Hired a contractor to remove the remaining 4 tons of rock from the front yard, had help from my pops installing a "extension" of the driveway in pavers, and started trenching.


----------



## brplatz (Mar 17, 2020)

Week 7

Back yard is thicker and looking excellent. Few dog spots will be cut out and filled with sod when i get the new sod for the front yard. Dog is nearly trained to go on the side rocks.....










Decided to add another sprinkler, center-ish










Re-read my city code on allowable grass sq-ft (desert rules) and had to shrink the front yard by ~3ft from sidewalk. Silver lining is that the overspray will hit the rocks and one less chance of getting cited for water waste.

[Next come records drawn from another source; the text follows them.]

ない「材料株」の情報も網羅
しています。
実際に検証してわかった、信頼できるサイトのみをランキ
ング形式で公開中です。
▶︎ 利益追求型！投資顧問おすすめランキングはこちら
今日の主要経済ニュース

Rock in, and center tree surround put in. Little bit of mulch.










Added some compost and light till to get it incorporated to our clay-ish soil. Flattened, tamped and watered in. This flattening and tamping process will happen a few more times, but we are ready for sod, at long last.


----------



## brplatz (Mar 17, 2020)

Mid week 7 update because i have almost doubled the SQFT of grass on my property! Neighbors probably hate it, but i love it.

KBG (Sandia Blue Blend). Bet my wife i could do the front yard project in two weeks or less, and suceeded.

This is some of the most dense, dark green and evenly cut sod i have ever seen.


----------



## brplatz (Mar 17, 2020)

Long time update.

Front Yard Looks incredible, handled summer heat like a beast, not really sure how.










Back yard had trouble. heat and shade issues, pocketed areas of dead grass and heat stress.


















Decided to use a variation on this DIY lawn leveler. https://ifoughtthelwn.wordpress.com/2020/04/09/unveiling-the-lute/

Used 4x of 4' of 1" square aluminum tube, 2x 1" angle, 2x 1.25" angle, a rake replacement handle. only change would be bumping up the thickness of the 1.25" angle from 1/16" to something thicker.

Final Product










Square frame





































Plan is to work on topdressing/overseeding/etc this weekend.


----------